GH the only way I can see it not crashing and burning is if they went, as @Whizbang Dustyboots has suggested, for a very gritty/grim/metal take on it, and had a lot of "GIT GUD" sort of mechanics making for an official WotC-endorsed(C)(TM)(R) take on OSR-type gaming, with the rules aimed very much at that, and strong suggestions parties should be all alignments, and so on. Even then it's lacking obvious material for lineages/archetypes, especially thematically-appropriate ones. But I think it's much more likely some aging denizen of WotC HQ will authorize a very nostalgic take on the GH of his childhood for yet another irrational shot at making GH happen, with the gonzo/gritty stuff actually toned down, not turned up, as it would need to be.
 

That's not actually true. Contrary to the old axiom, sex doesn't sell. That's why corporations don't do that sort of thing as much as they used to, better knowledge of what works in actual marketing.
It's not quite as simple as that. I mean, it's closer to what you're saying than what he's saying, but like, fake girlfriends and imaginary boyfriends absolutely do still do really, really well (the dreaded "waifu" among them). RE:Village got an insane amount of extra publicity because of thirsty people were for the 9'6" bad lady with a Christina Hendricks-esque bod and clothes which whilst appropriate, certainly accentuated it. Lot of people were really into that and the fact that they were drove countless articles about the game, which helped it to be as huge as it was (and some people definitely bought it because of her). They don't have to be nearly-naked and have perfect figures - in fact today, that can make them less effective, marketing-wise, more attainable standards can often work better.

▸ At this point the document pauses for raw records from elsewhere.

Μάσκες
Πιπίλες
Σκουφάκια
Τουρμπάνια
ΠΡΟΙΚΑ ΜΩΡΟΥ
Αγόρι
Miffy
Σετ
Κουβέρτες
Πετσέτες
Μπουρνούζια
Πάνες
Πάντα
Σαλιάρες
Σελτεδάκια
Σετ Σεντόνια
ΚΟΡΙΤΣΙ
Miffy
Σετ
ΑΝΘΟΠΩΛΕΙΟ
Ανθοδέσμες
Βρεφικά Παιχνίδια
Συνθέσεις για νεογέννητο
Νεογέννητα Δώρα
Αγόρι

I'm not sure there's any real angle for a tabletop RPG to do this stuff (unless perhaps they had some "default characters" in multiple books who were characterized enough to engage with this), but it's definitely still a think. It's not so much "sex sells" in some brute-force way (as the old approach was) as thirst and the desire for romance or an imaginary partner with certain characteristics sells.
 

Snarf Zagyg

Notorious Liquefactionist
That's not actually true. Contrary to the old axiom, sex doesn't sell. That's why corporations don't do that sort of thing as much as they used to, better knowledge of what works in actual marketing.

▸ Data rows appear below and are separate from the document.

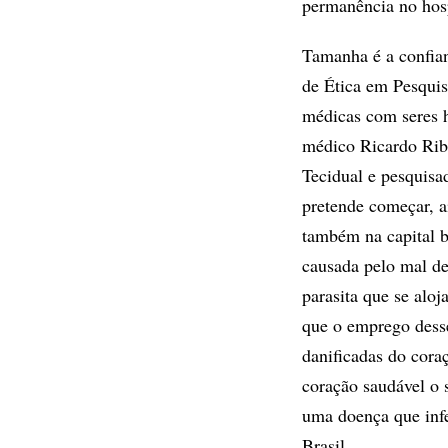
permanência no hosp
Tamanha é a confian
de Ética em Pesquis
médicas com seres 
médico Ricardo Ribe
Tecidual e pesquis
pretende começar, a
também na capital b
causada pelo mal d
parasita que se alo
que o emprego desse
danificadas do cor
coração saudável o s
uma doença que infe
Brasil.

....I'm not sure that I would agree with that. Look, I certainly think that we have (thankfully) moved away from the approach that anything can be sold if you just put a scantily-clad woman next to it.

...but .... sex will always sell. It's a basic drive. Corporations are smarter about it now- they make sure that they don't turn off key demographics (like women, because women are consumers as well).

But look around you- look at the television and movies. Do they have a lot of unattractive people? Does the CW have a roster of people of superheroes and supporting characters that are remarkably unattractive? Or do they just have a young and diverse cast of attractive actors?

Heck- look at the internet. I mean... it was practically built on three things: Cats. Arguing. And, well, that other thing.